アルカと呼ばれるキルアの家族。
ゴンはまじまじとアルカを見てしまった。
長い黒髪に大きな瞳。 お兄ちゃんとキルアにくっついている姿に何だかほっとした。 キルアのことが大好きな家族がいるのだとそのことがわかって。 他のゴンが見た家族とは対照的で、思わずじっと見てしまう。
別れは既に近づきつつあった。 ただ、なんとなく先延ばしにしているだけで。 街にいる人たちはそんなゴンたちを通り過ぎていく。 早くジンのいる世界樹へと急かされているようだった。

「アルカはキルアのことが大好きなんだね」
衒いもなく、アルカは頷いた。
「うん!」
「おい、ゴン。恥ずいだろっ」
キルアの顔が更に赤くなっている。
何だか、少し寂しい気持ちになったのは何故だろう。

ゴンはふと、自分が人と約束をするときのことを思い出す。 親指と親指をくっつけて約束のチューというものだ。

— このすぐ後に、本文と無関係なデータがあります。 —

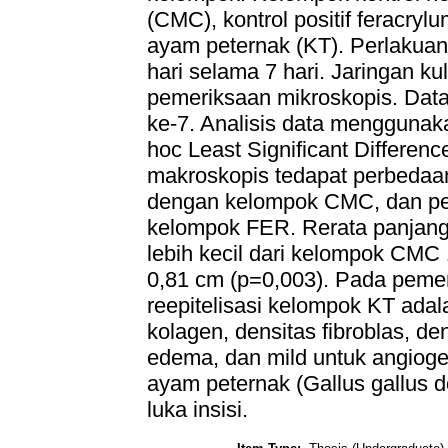
(CMC), kontrol positif feracryl
ayam peternak (KT). Perlakuan
hari selama 7 hari. Jaringan kul
pemeriksaan mikroskopis. Data 
ke-7. Analisis data menggunak
hoc Least Significant Differen
makroskopis tedapat perbedaan
dengan kelompok CMC, dan per
kelompok FER. Rerata panjang
lebih kecil dari kelompok CM
0,81 cm (p=0,003). Pada pemer
reepitelisasi kelompok KT adal
kolagen, densitas fibroblas, den
edema, dan mild untuk angiogen
ayam peternak (Gallus gallus
luka insisi.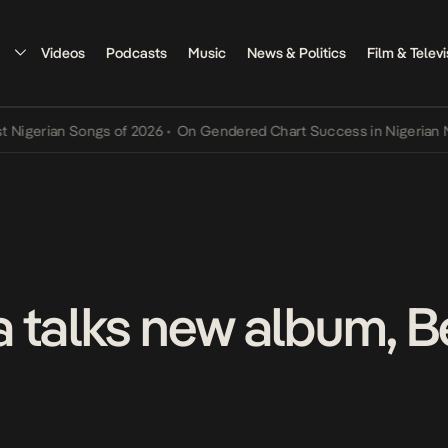
Videos
Podcasts
Music
News & Politics
Film & Televi
rian Songs of 2026
•
On Gendered Chart Success in Nigerian Music
•
 talks new album, B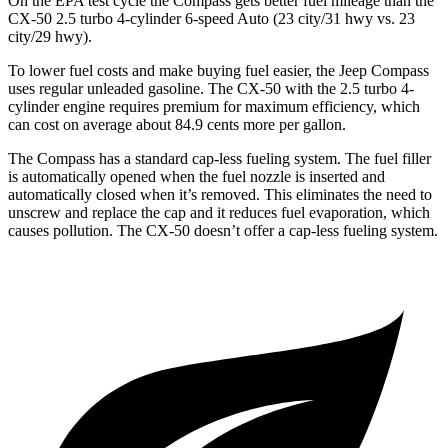
On the EPA test cycle the Compass gets better fuel mileage than the
CX-50 2.5 turbo 4-cylinder 6-speed Auto (23 city/31 hwy vs. 23
city/29 hwy).
To lower fuel costs and make buying fuel easier, the Jeep Compass
uses regular unleaded gasoline. The CX-50 with the 2.5 turbo 4-
cylinder engine requires premium for maximum efficiency, which
can cost on average about 84.9 cents more per gallon.
The Compass has a standard cap-less fueling system. The fuel filler
is automatically opened when the fuel nozzle is inserted and
automatically closed when it’s removed. This eliminates the need to
unscrew and replace the cap and it reduces fuel evaporation, which
causes pollution. The CX-50 doesn’t offer a cap-less fueling system.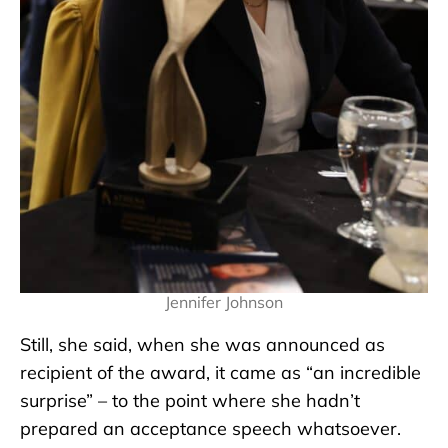
Jennifer Johnson
Still, she said, when she was announced as
recipient of the award, it came as “an incredible
surprise” – to the point where she hadn’t
prepared an acceptance speech whatsoever.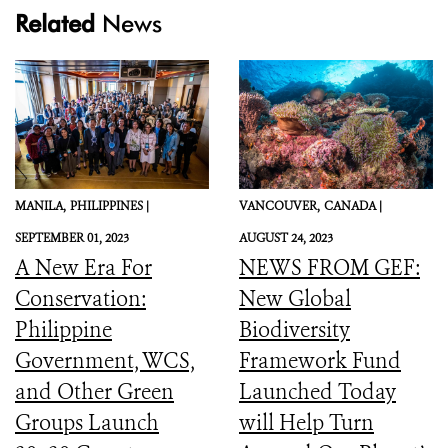
Related
News
MANILA,
PHILIPPINES |
VANCOUVER,
CANADA |
SEPTEMBER 01, 2023
AUGUST 24, 2023
A New Era For
NEWS FROM GEF:
Conservation:
New Global
Philippine
Biodiversity
Government, WCS,
Framework Fund
and Other Green
Launched Today
Groups Launch
will Help Turn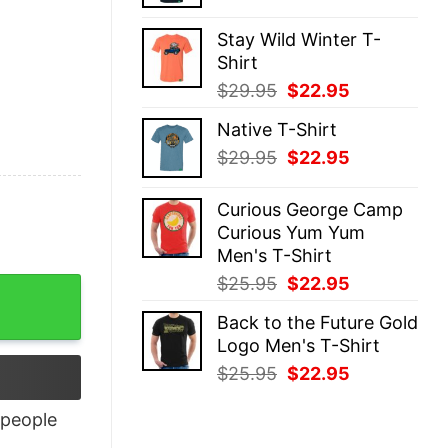
price
price
was:
is:
Stay Wild Winter T-
$29.95.
$22.95.
Shirt
Original
Current
$
29.95
$
22.95
price
price
Native T-Shirt
was:
is:
Original
Current
$
29.95
$
22.95
$29.95.
$22.95.
price
price
was:
is:
Curious George Camp
$29.95.
$22.95.
Curious Yum Yum
Men's T-Shirt
Original
Current
$
25.95
$
22.95
tity
price
price
Back to the Future Gold
was:
is:
Logo Men's T-Shirt
$25.95.
$22.95.
Original
Current
$
25.95
$
22.95
price
price
was:
is:
people
$25.95.
$22.95.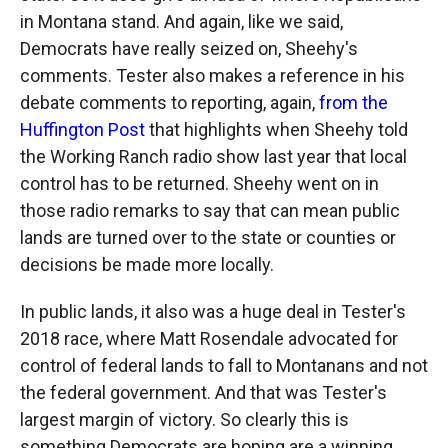
in Montana stand. And again, like we said,
Democrats have really seized on, Sheehy's
comments. Tester also makes a reference in his
debate comments to reporting, again,
from the
Huffington Post
that highlights when Sheehy told
the Working Ranch radio show last year that local
control has to be returned. Sheehy went on in
those radio remarks to say that can mean public
lands are turned over to the state or counties or
decisions be made more locally.
In public lands, it also was a huge deal in Tester's
2018 race, where Matt Rosendale advocated for
control of federal lands to fall to Montanans and not
the federal government. And that was Tester's
largest margin of victory. So clearly this is
something Democrats are hoping are a winning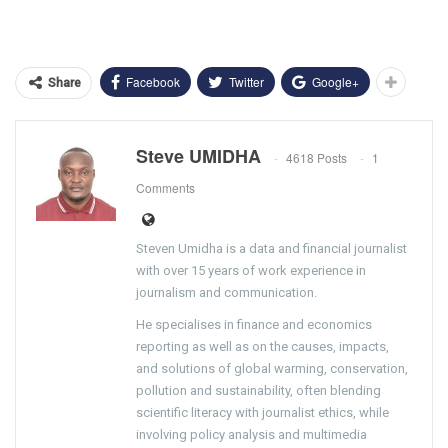
Facebook
Twitter
Google+
Share
Steve UMIDHA
4618 Posts
1
Comments
Steven Umidha is a data and financial journalist
with over 15 years of work experience in
journalism and communication.
He specialises in finance and economics
reporting as well as on the causes, impacts,
and solutions of global warming, conservation,
pollution and sustainability, often blending
scientific literacy with journalist ethics, while
involving policy analysis and multimedia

ゴンも、ふと、引き寄せられてキルアの柔らかそうな頬に唇を当てた。
「キルア、ほっぺた柔らかい」
感想を口にすると、キルアがゴンがキスをした頬に手を当てたまま固まっていた。
どうやら言葉が出ないらしい。
「あー、ずるい、アルカも」
アルカがキルアにもう一度と抱きつく。
「あー、後でな」
硬直が解けたらしく、キルアがゴンを睨んだ。
アルカに頭が上がらないキルアがおかしかった。
思わず、にかっと笑ってしまう。
「何すんだよ」
「だってオレもしたくなったんだもん」
「何だそりゃ」
「………アルカと一緒で、オレもキルアが好きだよ」
こうやって口に出したことがあったかなとふと思う。
伝わっているとそう思っていたけれど。
キルアは別れることに対して何か思うことがあったのか、一瞬悲しい顔をしてみせたが、「オレもだよ」と直ぐに笑った。